----- Passage for review

[Rd] head.matrix can return 1000s of columns -- limit to n or add new argument?
Martin Maechler
m@ech|er @end|ng |rom @t@t@m@th@ethz@ch
Mon Sep 16 09:23:29 CEST 2019
>>>>> Michael Chirico
>>>>> on Sun, 15 Sep 2019 20:52:34 +0800 writes:
> Finally read in detail your response Gabe. Looks great,
> and I agree it's quite intuitive, as well as agree against
> non-recycling.
> Once the length(n) == length(dim(x)) behavior is enabled,
> I don't think there's any need/desire to have head() do
> x[1:6,1:6] anymore. head(x, c(6, 6)) is quite clear for
> those familiar with head(x, 6), it would seem to me.
> Mike C
Thank you, Gabe, and Michael.
I did like Gabe's proposal already back in July but was
busy and/or vacationing then ...
If you submit this with a patch (that includes changes to both
*.R and *.Rd , including some example) as "wishlist" item to R's
bugzilla, I'm willing/happy to check and commit this to R-devel.

----------
----- Supplied material

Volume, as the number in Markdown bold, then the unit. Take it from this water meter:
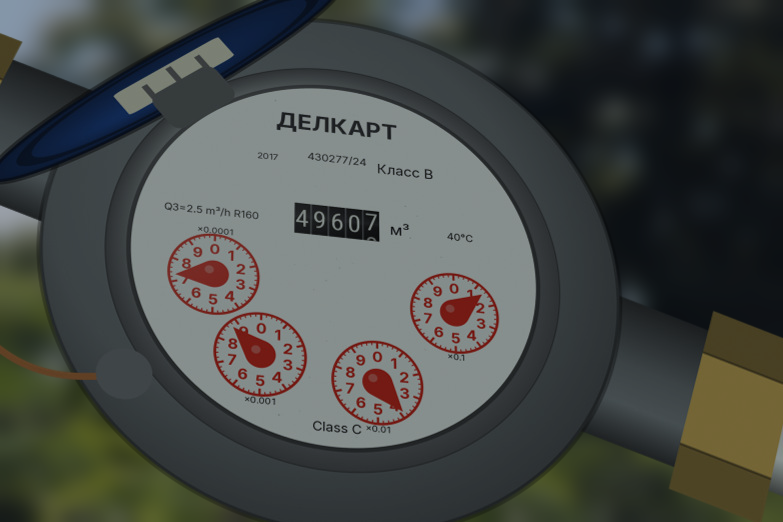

----------

■ Task instructions
**A.** Translate this sentence from the mailing-list message about head.matrix into Spanish: "head(x, c(6, 6)) is quite clear for those familiar with head(x, 6), it would seem to me."
**B.** Carry the mailing-list message about head.matrix forward, starting right after its last sentence.

■ Answer set
**A.** head(x, c(6, 6)) es bastante claro para quienes están familiarizados con head(x, 6), me parece a mí.

**B.**
Martin
> On Sat, Jul 13, 2019 at 8:35 AM Gabriel Becker
> <gabembecker using gmail.com> wrote:
>> Hi Michael and Abby,
>>
>> So one thing that could happen that would be backwards
>> compatible (with the exception of something that was an
>> error no longer being an error) is head and tail could
>> take vectors of length (dim(x)) rather than integers of
>> length for n, with the default being n=6 being equivalent
>> to n = c(6, dim(x)[2], <...>, dim(x)[k]), at least for
>> the deprecation cycle, if not permanently. It not
>> recycling would be unexpected based on the behavior of
>> many R functions but would preserve the current behavior
>> while granting more fine-grained control to users that
>> feel they need it.
>>
>> A rapidly thrown-together prototype of such a method for
>> the head of a matrix case is as follows:
>>
>> head2 = function(x, n = 6L, ...) { indvecs =
>> lapply(seq_along(dim(x)), function(i) { if(length(n) >=
>> i) { ni = n[i] } else { ni = dim(x)[i] } if(ni < 0L) ni =
>> max(nrow(x) + ni, 0L) else ni = min(ni, dim(x)[i])
>> seq_len(ni) }) lstargs = c(list(x),indvecs, drop = FALSE)
>> do.call("[", lstargs) }
>>
>>
>> > mat = matrix(1:100, 10, 10)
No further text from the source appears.